'''
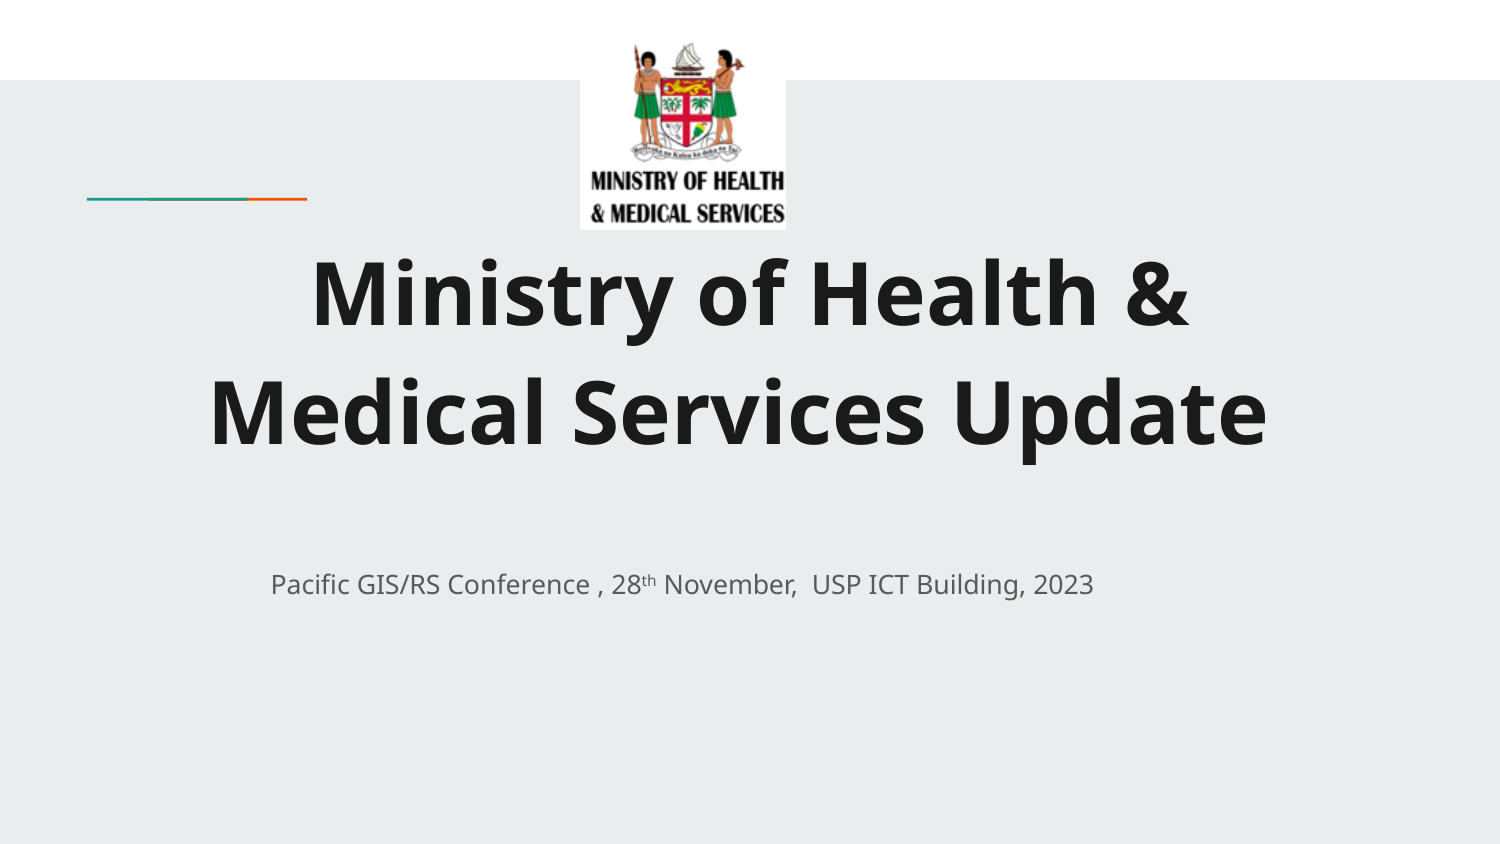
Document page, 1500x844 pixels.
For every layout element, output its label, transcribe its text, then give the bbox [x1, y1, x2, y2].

subtitle Pacific GIS/RS Conference , 28th November, USP ICT Building, 2023 [255, 551, 1245, 640]
title Ministry of Health & Medical Services Update [119, 216, 1381, 490]
picture [579, 34, 786, 230]
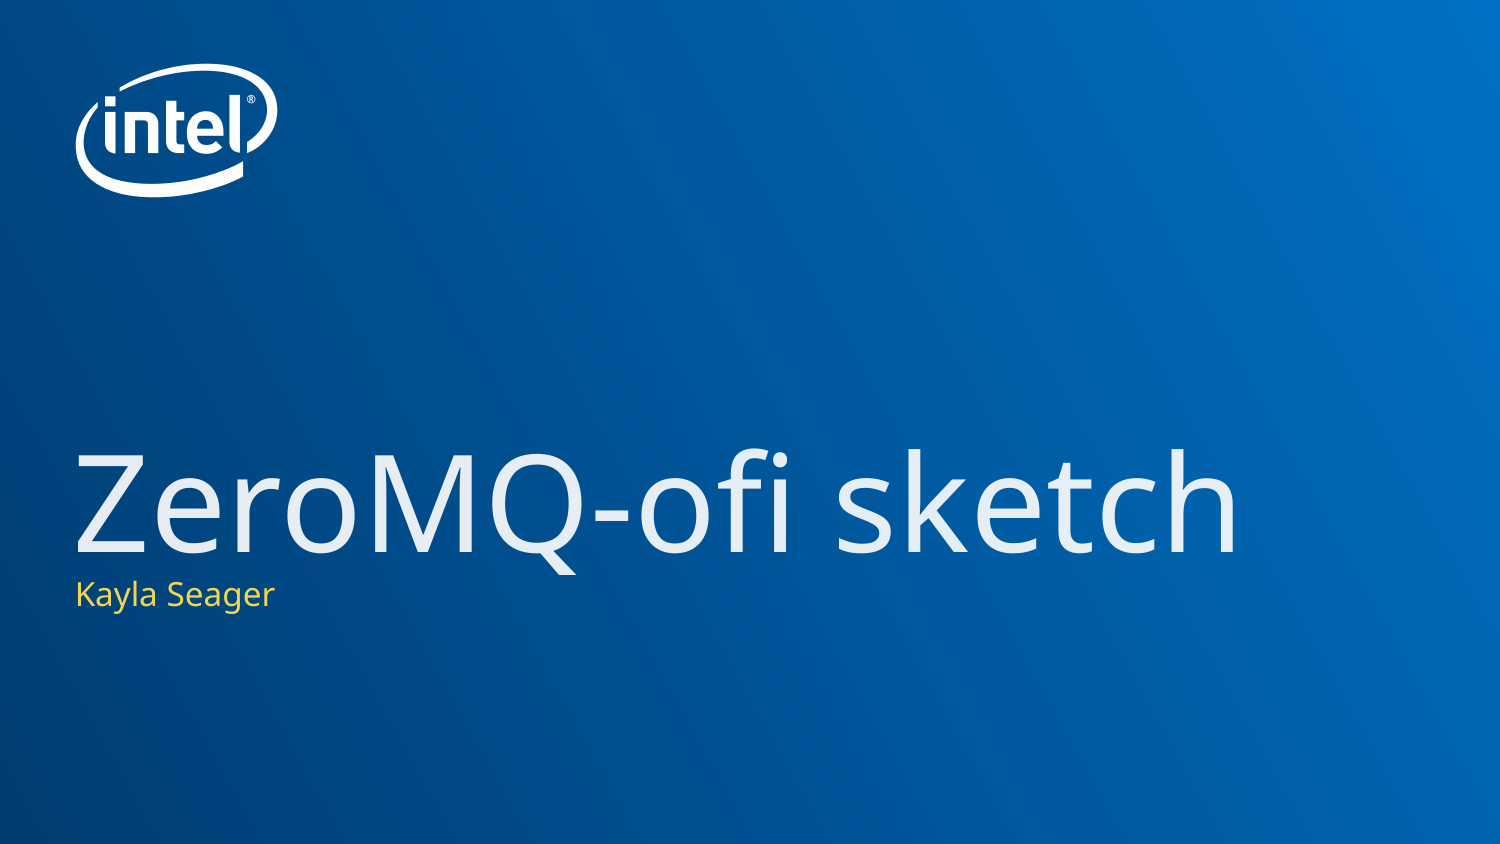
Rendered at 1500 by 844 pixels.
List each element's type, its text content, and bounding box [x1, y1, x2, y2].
'''
Take the line containing "For every layout" and every line after it through the end of the data, and write them out exactly, with no pictures.

Answer to the exercise =>
For every layout element, output its label, transcribe its text, then give the bbox [x1, y1, x2, y2].

subtitle Pacific GIS/RS Conference , 28th November, USP ICT Building, 2023 [255, 551, 1245, 640]
title Ministry of Health & Medical Services Update [119, 216, 1381, 490]
picture [579, 34, 786, 230]
Rendered at 1500 by 844 pixels.
List each element's type, its text content, and bounding box [x1, y1, x2, y2].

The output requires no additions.